2018年05月16日 ⁄ 综合 ⁄ 共 3764字 ⁄ 字号 评论关闭

HDU 1258 链接:click here

HDU 3342 链接:click here

题意:

确定比赛名次

Time Limit: 2000/1000 MS (Java/Others)    Memory Limit: 65536/32768 K (Java/Others)
Total Submission(s): 14142    Accepted Submission(s): 5667

Problem Description
有N个比赛队(1<=N<=500),编号依次为1,2,3,。。。。,N进行比赛,比赛结束后,裁判委员会要将所有参赛队伍从前往后依次排名,但现在裁判委员会不能直接获得每个队的比赛成绩,只知道每场比赛的结果,即P1赢P2,用P1,P2表示,排名时P1在P2之前。现在请你编程序确定排名。
 

Input
输入有若干组,每组中的第一行为二个数N(1<=N<=500),M;其中N表示队伍的个数,M表示接着有M行的输入数据。接下来的M行数据中,每行也有两个整数P1,P2表示即P1队赢了P2队。
 

Output
给出一个符合要求的排名。输出时队伍号之间有空格,最后一名后面没有空格。

其他说明:符合条件的排名可能不是唯一的,此时要求输出时编号小的队伍在前;输入数据保证是正确的,即输入数据确保一定能有一个符合要求的排名。

 

Sample Input
4 3 1 2 2 3 4 3
 

Sample Output
1 2 4 3
 【解题思路】:
 基础的拓扑排序应用:
/* 拓扑排序方法如下:

  (1)从有向图中选择一个没有前驱(即入度为0)的顶点并且输出它.

  (2)从网中删去该顶点,并且删去从该顶点发出的全部有向边.

  (3)重复上述两步,直到剩余的网中不再存在没有前趋的顶点为止.
*/

代码:

//HDU 1285 确定比赛名次
#include <stdio.h>
#include <string.h>
#include <iostream>
#include <algorithm>
using namespace std;
const int maxn =550;
int G[maxn][maxn];
int indegree[maxn];
int V,m;
bool g[maxn];
void AOV_topsort( )
{
    int flag = 1;
    for( int i=1 ; i<V+1 ; i++ )
    {
        for( int j=1 ; j<V+1 ; j++ )
        {
            if(indegree[j] == 0 )
            {
                if(i!=V)
                    printf("%d ",j);
                else printf("%d\n",j);
                indegree[j]--;
                for(int k=1 ; k<V+1; k++ )
                {
                    if(G[j][k] == 1 )
                    {
                        indegree[k]--;
                    }
                }
                break;
 
            }
        }
    }
}
int main()
{
    while(cin>>V>>m)
    {
        memset(G ,0 ,sizeof(G) );
        memset(g,false,sizeof(g) );
        memset(indegree ,0,sizeof(indegree) );
        int a,b;
        for( int i=0 ; i<m ; i++ )
        {
            scanf("%d%d",&a,&b);
            if(G[a][b]==0)
            {
                G[a][b]=1;
                indegree[b]++;
            }
        }
        AOV_topsort( );
    }
    return 0;
}
 

Legal or Not

Time Limit: 2000/1000 MS (Java/Others)    Memory Limit: 32768/32768 K (Java/Others)
Total Submission(s): 5041    Accepted Submission(s): 2311

Problem Description
ACM-DIY is a large QQ group where many excellent acmers get together. It is so harmonious that just like a big family. Every day,many "holy cows" like HH, hh, AC, ZT, lcc, BF, Qinz and so on chat on-line to exchange their ideas. When
someone has questions, many warm-hearted cows like Lost will come to help. Then the one being helped will call Lost "master", and Lost will have a nice "prentice". By and by, there are many pairs of "master and prentice". But then problem occurs: there are
too many masters and too many prentices, how can we know whether it is legal or not?

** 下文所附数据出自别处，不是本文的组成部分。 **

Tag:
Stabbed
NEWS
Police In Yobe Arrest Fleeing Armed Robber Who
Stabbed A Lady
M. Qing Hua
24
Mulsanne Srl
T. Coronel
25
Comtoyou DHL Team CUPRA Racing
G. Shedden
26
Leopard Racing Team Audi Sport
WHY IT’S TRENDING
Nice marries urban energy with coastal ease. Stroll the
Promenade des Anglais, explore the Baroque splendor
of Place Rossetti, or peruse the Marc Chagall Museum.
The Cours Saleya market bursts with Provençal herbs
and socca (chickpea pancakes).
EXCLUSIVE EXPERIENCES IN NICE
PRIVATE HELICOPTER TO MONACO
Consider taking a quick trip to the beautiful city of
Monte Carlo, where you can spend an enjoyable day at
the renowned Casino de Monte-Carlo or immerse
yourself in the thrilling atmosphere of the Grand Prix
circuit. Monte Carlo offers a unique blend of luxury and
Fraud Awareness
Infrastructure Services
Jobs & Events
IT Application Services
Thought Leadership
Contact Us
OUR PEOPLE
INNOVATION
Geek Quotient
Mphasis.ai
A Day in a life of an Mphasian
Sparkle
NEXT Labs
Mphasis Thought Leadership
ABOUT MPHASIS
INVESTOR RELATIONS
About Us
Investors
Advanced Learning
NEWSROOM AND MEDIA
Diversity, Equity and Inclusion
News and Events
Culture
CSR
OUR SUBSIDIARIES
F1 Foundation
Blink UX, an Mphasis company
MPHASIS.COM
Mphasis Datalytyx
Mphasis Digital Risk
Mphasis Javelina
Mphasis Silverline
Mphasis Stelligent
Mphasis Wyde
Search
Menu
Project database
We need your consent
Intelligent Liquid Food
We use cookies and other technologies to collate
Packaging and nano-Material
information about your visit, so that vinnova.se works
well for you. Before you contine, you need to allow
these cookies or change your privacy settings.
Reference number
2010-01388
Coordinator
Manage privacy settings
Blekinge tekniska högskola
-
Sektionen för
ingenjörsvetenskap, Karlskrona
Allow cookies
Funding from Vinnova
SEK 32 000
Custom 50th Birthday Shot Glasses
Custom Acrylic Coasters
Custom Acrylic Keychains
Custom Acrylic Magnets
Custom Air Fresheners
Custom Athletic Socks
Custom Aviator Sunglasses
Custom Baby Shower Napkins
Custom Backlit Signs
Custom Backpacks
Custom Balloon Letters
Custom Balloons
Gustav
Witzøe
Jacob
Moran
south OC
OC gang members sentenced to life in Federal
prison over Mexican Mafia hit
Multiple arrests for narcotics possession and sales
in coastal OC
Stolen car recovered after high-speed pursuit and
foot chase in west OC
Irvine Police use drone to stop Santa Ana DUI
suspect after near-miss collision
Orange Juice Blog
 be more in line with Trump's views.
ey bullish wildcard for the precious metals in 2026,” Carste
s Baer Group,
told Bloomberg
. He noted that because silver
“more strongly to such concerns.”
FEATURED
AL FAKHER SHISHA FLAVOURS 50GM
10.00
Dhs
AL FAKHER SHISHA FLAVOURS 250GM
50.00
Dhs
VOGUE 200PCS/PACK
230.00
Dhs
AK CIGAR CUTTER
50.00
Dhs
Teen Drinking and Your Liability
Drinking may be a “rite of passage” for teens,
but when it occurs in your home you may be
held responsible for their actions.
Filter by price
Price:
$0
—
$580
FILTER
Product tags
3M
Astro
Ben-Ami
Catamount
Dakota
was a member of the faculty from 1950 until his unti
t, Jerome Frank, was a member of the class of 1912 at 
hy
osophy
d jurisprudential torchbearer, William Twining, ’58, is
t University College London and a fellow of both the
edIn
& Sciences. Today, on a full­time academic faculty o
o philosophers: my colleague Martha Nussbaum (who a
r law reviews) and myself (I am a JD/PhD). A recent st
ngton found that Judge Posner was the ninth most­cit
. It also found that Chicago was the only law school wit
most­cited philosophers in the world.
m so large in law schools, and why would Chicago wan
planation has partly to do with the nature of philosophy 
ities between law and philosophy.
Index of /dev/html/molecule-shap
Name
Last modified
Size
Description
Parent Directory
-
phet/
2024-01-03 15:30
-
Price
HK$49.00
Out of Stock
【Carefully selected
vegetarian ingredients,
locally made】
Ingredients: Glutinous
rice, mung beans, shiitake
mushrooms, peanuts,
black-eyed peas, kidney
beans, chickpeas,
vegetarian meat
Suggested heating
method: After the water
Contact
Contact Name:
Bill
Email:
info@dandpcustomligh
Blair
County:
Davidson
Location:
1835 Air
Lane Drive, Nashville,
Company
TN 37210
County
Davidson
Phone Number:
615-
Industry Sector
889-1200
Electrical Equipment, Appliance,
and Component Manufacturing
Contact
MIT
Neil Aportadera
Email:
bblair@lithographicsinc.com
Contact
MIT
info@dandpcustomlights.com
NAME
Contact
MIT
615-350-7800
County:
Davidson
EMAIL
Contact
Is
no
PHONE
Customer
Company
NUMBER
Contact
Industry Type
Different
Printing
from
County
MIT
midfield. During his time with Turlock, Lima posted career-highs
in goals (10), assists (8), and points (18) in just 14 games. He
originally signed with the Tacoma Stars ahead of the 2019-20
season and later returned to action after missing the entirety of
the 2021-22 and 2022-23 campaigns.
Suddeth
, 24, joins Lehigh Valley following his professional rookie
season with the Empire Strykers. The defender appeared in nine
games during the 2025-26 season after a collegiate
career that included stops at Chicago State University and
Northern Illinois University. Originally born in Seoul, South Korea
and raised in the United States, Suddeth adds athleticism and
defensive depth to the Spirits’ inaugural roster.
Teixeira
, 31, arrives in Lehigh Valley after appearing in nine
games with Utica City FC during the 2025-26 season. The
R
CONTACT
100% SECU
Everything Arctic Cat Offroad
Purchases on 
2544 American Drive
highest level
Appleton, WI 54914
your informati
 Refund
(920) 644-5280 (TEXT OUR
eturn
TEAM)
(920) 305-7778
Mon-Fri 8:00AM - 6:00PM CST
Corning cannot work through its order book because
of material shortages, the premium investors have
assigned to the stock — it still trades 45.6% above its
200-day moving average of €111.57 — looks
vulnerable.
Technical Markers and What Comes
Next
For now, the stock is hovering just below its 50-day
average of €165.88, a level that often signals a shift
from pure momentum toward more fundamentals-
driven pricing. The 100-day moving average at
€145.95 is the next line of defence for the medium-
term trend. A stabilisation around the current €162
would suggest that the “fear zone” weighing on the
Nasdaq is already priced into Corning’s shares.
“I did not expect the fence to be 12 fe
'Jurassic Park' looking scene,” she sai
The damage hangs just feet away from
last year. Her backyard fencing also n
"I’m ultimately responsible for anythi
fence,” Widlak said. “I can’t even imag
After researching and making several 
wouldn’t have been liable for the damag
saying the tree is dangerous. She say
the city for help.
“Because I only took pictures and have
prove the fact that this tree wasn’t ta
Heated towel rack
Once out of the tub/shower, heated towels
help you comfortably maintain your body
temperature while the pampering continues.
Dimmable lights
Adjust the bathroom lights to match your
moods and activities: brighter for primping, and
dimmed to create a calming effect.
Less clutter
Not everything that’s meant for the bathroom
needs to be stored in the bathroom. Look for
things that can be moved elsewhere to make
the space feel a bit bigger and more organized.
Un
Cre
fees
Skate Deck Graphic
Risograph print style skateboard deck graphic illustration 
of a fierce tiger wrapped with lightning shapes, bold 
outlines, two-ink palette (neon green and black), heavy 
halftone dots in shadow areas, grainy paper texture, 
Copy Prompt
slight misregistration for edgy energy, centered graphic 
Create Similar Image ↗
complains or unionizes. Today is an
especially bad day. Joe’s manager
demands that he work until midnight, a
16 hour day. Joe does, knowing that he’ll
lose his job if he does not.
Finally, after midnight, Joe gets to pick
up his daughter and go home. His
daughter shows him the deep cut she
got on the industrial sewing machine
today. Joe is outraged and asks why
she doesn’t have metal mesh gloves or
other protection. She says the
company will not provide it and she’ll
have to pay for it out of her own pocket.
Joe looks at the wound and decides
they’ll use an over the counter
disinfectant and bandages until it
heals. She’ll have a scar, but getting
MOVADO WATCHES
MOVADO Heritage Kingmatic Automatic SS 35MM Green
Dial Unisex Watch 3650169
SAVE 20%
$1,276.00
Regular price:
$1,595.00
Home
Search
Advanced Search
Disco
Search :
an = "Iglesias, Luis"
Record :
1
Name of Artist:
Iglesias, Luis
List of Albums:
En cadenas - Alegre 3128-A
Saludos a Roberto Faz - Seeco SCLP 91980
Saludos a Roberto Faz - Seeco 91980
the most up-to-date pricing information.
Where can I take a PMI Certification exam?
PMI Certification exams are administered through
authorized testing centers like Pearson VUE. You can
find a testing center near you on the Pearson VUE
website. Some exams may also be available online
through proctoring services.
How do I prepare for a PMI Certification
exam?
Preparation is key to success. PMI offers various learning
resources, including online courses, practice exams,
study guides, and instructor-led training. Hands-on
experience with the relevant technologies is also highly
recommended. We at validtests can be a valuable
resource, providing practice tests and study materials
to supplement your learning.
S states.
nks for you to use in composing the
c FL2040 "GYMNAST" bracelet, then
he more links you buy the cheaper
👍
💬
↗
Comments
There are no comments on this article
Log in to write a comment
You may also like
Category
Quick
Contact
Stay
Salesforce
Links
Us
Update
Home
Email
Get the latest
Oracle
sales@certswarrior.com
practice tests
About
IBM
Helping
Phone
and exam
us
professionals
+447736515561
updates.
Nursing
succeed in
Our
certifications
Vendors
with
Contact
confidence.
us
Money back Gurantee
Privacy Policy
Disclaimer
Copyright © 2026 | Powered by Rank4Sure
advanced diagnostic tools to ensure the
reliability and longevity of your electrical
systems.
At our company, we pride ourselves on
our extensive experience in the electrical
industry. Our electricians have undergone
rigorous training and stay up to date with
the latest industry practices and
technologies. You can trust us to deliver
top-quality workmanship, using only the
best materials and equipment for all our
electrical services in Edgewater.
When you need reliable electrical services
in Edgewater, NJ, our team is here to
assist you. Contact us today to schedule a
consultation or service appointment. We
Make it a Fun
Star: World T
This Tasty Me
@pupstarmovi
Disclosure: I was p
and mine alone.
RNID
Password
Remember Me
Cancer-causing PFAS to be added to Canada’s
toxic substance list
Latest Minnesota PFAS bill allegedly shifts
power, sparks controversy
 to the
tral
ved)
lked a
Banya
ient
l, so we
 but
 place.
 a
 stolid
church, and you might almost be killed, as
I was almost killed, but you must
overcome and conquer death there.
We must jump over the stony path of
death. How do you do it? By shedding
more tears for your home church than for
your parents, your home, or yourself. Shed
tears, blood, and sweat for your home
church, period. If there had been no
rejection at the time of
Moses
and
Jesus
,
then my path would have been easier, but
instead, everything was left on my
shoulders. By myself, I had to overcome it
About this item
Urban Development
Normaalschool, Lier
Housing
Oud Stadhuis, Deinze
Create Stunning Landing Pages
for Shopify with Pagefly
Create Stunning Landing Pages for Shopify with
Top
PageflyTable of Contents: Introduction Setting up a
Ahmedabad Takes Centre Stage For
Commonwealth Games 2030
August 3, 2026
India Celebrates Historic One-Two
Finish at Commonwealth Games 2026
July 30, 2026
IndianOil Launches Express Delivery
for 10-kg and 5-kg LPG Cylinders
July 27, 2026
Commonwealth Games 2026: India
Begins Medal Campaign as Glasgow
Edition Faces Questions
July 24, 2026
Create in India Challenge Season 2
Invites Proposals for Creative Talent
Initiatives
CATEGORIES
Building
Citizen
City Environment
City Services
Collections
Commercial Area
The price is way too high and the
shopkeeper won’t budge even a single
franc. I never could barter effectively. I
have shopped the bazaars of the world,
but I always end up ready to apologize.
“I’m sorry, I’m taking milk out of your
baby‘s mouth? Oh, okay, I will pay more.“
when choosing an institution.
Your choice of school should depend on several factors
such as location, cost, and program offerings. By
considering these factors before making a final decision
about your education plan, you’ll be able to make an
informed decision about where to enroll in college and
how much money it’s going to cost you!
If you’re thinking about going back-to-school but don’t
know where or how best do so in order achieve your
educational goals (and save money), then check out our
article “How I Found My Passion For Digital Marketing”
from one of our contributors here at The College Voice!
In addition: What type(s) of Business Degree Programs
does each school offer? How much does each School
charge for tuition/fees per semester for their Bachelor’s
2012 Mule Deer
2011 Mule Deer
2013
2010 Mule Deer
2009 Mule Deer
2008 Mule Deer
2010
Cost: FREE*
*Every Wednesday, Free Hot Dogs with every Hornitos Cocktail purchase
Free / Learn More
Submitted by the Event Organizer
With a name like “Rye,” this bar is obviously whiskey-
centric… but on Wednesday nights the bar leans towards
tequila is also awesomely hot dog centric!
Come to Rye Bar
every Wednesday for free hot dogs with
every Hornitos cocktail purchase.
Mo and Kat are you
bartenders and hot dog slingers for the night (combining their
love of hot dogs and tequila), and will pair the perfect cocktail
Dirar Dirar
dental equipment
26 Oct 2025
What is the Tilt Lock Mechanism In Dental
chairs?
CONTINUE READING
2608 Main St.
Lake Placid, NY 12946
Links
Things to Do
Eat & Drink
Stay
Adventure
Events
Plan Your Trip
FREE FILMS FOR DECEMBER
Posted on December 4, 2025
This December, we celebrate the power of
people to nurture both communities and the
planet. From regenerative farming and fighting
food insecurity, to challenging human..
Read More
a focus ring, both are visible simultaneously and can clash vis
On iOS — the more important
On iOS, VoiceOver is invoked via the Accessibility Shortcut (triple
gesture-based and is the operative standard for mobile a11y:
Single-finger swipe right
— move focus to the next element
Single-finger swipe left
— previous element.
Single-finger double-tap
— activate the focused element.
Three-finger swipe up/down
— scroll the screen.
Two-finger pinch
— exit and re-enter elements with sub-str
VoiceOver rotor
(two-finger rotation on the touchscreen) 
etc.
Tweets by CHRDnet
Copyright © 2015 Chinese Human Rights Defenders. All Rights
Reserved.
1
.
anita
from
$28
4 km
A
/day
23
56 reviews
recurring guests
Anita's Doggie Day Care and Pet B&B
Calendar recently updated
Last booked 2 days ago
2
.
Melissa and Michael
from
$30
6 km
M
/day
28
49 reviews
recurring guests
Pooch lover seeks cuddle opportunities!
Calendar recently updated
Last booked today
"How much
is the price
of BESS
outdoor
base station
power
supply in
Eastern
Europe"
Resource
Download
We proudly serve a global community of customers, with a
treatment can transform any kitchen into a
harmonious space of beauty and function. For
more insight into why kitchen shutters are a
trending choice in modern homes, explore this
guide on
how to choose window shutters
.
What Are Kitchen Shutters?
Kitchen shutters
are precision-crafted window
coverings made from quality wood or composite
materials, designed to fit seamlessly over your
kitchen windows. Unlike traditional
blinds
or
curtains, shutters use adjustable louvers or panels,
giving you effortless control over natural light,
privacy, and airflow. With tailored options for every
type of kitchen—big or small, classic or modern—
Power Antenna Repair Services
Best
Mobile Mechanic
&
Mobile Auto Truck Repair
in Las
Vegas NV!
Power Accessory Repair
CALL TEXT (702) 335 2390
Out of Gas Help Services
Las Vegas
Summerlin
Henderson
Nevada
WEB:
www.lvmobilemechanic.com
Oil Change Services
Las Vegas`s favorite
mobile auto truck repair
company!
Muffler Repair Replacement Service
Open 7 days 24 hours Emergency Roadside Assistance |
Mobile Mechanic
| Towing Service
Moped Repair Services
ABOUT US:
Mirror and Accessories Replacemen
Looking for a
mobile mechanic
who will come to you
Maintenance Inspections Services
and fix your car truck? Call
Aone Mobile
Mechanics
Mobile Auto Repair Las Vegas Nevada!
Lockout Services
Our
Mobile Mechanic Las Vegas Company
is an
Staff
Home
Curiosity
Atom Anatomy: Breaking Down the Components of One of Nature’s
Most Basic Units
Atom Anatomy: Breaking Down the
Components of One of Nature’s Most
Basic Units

We all know a master can have many prentices and a prentice may have a lot of masters too, it's legal. Nevertheless,some cows are not so honest, they hold illegal relationship. Take HH and 3xian for instant, HH is 3xian's master and, at the same time, 3xian
is HH's master,which is quite illegal! To avoid this,please help us to judge whether their relationship is legal or not.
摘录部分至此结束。